25 Septembre 2018
Comment le handicap, les personnes en situation de handicap sont-ils mis en avant dans la presse et dans les médias ?
C'est là une question essentielle si on s'intéresse au monde professionnel et plus précisément à l'inclusion professionnelle. Ce sont des cas uniques, l'exemple le plus frappant est celui de la jeune fille qui a eu l'occasion de présenter la météo sur France 2. C'est effectivement une manière de mettre en avant les personnes en situation de handicap, mais le jour d'après cet évènement, ils retombent dans l'oubli. Ils deviennent les héros du jour et retournent ensuite dans l'ombre.
C'est un exploit pour eux d'être là, mais c'est également un honneur. Mais quel message y a-t-il derrière ? Vous remarquerez que l'on ne met pas en avant des personnes porteuses de trisomie qui au fur et à mesure de leur parcours scolaire et professionnel ont obtenu une place de secrétariat dans une grande entreprise...
La raison à cela est que ce n'est pas prestigieux. Tout comme on ne montre pas dans les médias le parcours d'un travailleur en ESAT qui serait intégré au milieu ordinaire par son propre travail et sa volonté personnelle. Non, il faut montrer que l'état, la société est capables de donner un poste symbolique à une personne qui est en difficulté et dire au monde entier : regarder, il est là parce que nous le voulons bien. Cela ne met en avant ni la compétence de la personne, ni sa valeur et ses compétences professionnelles.

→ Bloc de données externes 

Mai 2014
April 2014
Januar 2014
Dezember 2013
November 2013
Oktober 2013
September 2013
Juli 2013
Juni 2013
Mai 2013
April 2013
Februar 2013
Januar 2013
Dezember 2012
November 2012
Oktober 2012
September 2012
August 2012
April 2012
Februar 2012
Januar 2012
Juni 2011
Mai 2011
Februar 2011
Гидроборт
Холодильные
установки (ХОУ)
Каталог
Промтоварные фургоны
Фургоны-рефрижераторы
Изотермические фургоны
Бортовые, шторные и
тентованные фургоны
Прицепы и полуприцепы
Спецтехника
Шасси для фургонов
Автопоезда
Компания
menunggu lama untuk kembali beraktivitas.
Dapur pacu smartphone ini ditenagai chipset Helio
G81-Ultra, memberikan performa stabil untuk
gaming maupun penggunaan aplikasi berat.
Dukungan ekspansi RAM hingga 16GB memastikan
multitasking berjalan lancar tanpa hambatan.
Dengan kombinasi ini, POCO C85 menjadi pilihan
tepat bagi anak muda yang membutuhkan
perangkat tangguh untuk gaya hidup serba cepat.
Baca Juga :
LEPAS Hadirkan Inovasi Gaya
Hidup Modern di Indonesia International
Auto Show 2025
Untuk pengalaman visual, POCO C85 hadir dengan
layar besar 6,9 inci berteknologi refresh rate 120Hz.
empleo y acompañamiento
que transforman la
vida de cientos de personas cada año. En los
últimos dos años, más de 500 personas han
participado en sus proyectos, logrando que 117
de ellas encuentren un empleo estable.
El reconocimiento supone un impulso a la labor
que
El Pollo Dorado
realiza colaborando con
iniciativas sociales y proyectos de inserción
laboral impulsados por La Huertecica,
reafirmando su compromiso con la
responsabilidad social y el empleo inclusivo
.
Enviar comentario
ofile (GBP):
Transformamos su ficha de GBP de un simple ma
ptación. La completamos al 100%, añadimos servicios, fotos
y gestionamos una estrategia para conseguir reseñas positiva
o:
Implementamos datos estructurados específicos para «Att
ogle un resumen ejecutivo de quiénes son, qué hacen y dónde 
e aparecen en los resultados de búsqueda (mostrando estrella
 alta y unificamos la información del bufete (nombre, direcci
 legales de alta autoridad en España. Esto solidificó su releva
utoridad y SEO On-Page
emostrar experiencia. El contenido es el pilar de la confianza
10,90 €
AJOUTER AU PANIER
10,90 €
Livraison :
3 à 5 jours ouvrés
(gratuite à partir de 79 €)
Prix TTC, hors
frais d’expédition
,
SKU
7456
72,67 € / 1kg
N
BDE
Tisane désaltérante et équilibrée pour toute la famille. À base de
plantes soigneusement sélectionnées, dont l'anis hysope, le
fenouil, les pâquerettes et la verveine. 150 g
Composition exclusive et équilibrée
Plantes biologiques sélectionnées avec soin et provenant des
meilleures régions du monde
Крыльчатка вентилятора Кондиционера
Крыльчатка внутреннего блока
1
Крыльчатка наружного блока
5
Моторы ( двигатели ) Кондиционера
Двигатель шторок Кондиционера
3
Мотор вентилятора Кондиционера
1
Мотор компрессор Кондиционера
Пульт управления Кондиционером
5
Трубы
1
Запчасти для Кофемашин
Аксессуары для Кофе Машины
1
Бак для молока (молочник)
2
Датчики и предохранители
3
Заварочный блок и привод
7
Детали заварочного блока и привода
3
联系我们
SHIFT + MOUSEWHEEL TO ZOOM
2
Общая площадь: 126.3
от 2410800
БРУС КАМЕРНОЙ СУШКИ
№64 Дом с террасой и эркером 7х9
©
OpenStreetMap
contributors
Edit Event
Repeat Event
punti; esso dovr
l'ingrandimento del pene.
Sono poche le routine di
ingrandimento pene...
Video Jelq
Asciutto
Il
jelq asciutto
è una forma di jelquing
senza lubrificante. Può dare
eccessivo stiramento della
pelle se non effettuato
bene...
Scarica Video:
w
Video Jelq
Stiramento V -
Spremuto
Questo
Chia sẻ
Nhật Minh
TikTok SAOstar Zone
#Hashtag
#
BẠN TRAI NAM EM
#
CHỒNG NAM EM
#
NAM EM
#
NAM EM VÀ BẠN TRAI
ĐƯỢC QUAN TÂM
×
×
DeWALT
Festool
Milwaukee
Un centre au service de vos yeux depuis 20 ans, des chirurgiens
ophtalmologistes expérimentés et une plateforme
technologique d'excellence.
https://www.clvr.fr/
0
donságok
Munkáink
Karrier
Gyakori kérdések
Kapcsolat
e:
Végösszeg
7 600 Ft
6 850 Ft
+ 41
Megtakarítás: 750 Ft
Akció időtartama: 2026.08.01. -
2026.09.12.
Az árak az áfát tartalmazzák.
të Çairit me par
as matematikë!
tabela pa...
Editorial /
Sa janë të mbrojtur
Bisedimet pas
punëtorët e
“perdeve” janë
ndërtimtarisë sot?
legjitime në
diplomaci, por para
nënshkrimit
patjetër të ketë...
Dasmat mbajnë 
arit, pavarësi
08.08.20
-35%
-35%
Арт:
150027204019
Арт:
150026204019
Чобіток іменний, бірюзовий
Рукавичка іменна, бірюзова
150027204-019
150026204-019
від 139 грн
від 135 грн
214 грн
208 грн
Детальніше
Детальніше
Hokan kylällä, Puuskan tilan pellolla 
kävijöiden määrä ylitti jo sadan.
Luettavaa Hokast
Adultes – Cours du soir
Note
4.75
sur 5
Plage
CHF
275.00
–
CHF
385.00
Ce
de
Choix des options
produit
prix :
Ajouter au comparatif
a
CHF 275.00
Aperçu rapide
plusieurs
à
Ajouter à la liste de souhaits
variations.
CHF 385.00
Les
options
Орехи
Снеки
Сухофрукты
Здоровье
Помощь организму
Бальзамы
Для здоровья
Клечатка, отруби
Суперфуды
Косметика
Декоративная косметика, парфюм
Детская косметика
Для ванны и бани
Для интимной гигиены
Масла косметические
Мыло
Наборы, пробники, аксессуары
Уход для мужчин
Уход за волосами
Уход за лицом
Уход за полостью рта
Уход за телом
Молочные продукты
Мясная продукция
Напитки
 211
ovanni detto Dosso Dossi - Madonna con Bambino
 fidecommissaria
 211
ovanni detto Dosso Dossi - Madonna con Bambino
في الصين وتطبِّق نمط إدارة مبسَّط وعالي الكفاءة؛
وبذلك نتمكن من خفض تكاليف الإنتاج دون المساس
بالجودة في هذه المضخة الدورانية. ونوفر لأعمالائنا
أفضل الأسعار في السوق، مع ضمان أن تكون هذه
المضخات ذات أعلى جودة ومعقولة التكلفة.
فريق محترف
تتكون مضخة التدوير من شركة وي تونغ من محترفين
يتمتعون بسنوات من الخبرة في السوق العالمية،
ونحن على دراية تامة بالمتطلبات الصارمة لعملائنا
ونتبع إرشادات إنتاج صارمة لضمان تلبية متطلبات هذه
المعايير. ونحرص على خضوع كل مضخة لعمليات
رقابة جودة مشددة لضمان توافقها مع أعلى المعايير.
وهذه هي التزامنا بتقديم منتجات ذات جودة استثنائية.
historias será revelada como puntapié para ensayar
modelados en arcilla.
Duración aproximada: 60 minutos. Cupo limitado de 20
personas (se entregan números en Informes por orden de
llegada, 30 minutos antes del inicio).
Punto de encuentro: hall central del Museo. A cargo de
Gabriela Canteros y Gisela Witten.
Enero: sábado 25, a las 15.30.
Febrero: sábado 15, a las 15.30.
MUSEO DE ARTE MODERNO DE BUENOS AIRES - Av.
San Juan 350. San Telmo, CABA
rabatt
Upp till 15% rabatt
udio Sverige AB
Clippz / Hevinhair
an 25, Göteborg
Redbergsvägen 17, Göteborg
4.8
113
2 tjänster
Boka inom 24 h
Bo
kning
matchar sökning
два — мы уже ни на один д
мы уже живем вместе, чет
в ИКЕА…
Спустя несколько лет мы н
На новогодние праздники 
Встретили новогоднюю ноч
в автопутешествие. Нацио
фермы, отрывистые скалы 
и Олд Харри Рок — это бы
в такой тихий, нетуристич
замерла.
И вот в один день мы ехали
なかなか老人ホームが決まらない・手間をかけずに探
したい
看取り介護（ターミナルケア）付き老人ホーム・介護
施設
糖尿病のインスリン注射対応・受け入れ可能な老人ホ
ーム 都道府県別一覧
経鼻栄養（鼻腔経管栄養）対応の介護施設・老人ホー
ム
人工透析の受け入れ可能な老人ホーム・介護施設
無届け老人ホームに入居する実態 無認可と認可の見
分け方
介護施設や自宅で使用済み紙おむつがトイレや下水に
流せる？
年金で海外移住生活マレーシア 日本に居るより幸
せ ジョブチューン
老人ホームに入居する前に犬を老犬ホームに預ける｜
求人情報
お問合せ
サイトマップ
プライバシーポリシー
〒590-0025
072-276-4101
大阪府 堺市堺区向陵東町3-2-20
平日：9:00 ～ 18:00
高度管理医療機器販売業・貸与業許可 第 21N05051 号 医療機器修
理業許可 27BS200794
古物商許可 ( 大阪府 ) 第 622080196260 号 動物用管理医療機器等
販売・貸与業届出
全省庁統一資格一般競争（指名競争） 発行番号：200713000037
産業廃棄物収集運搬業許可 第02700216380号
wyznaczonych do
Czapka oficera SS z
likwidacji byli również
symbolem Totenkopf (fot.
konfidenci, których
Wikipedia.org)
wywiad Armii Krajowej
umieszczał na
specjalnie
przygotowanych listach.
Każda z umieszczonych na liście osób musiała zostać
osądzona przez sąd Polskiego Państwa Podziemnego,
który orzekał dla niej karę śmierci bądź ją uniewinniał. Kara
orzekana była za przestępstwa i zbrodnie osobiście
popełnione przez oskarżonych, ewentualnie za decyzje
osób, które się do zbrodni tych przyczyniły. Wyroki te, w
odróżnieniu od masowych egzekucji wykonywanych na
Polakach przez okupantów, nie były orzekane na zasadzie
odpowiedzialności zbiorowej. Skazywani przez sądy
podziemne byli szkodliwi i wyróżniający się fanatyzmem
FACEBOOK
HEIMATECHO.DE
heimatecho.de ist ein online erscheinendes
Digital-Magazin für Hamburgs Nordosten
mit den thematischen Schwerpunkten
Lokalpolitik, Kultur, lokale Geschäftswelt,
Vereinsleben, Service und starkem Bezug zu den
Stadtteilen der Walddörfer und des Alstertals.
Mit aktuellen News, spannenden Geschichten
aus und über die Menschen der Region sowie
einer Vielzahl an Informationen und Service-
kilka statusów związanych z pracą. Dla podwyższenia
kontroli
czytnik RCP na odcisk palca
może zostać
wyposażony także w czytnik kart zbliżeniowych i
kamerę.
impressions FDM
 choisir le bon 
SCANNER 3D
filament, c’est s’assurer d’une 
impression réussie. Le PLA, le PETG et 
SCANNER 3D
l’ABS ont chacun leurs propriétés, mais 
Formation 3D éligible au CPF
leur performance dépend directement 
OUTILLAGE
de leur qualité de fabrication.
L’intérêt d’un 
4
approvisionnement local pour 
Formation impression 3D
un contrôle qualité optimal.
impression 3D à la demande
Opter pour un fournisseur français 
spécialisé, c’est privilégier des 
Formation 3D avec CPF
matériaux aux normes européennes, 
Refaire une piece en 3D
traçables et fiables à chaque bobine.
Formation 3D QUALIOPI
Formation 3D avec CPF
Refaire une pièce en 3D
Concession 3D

Le parcours d'un travailleur, qu'il soit en situation de handicap ou non est extrêmement complexe. L'insertion professionnelle est associée à des difficultés de plus en plus insurmontables. Il n'y a pas assez de places pour tous les demandeurs d'emploi. C'est le message qui est véhiculé par les médias. Alors, il faut quand même montrer que c'est possible, il faut faire rêver et en même temps, il faut entretenir cette incertitude. Voilà toute la complexité de l'insertion professionnelle des travailleurs handicapés.
Ce sont des héros du quotidien lorsqu'il s'agit de les montrer au grand public parce qu'ils ont réussi. Mais dans le bus, au coin de la rue, ou dans les ESAT, qui s'occupe de ceux qui restent dans l'ignorance et dans la complexité du monde ?
Nous sommes alors dans le contraire même du rêve américain ou les compétences, l'acharnement et la volonté d'une personne peuvent faire toute la différence. Mais la personne en situation de handicap n'évolue pas seule dans ce monde du travail, elle est entourée par sa famille, par les structures d'accompagnement spécialisé extrêmement nombreuses et qui se sont éloignées les unes des autres.
Alors le travailleur en situation exceptionnelle est bien là pour justifier la règle, car demain il ou elle ne sera plus sous le feu des projecteurs.
Jérôme Jouret est docteur en sociologie et a soutenu sa thèse sur le monde de l'insertion professionnelle des jeunes travailleurs handicapés : entre segmentation et normalisation le 26 janvier 2024 à l'université de Reims Champagne Ardennes sous la codirection d’Emmanuelle Leclercq et Florence Legendre. Il est titulaire d’un master de science de l’éducation, orientation pratique et ingénierie de la formation dans un parcours Handicap et Besoin Éducatif Particulier, d’une maîtrise en psychopathologie et d’une licence en psychologie. Il a réalisé son mémoire de master sur le thème des besoins de formation des travailleurs d’ESAT en Champagne Ardennes sous la direction de Florence Legendre et en partenariat avec l’UNIFAF Châlons en Champagne. Actuellement en poste au sein de l'éducation nationale en tant que Coordonnateur Conseil MLDS ( Mission de Lutte contre le Décrochage Scolaire).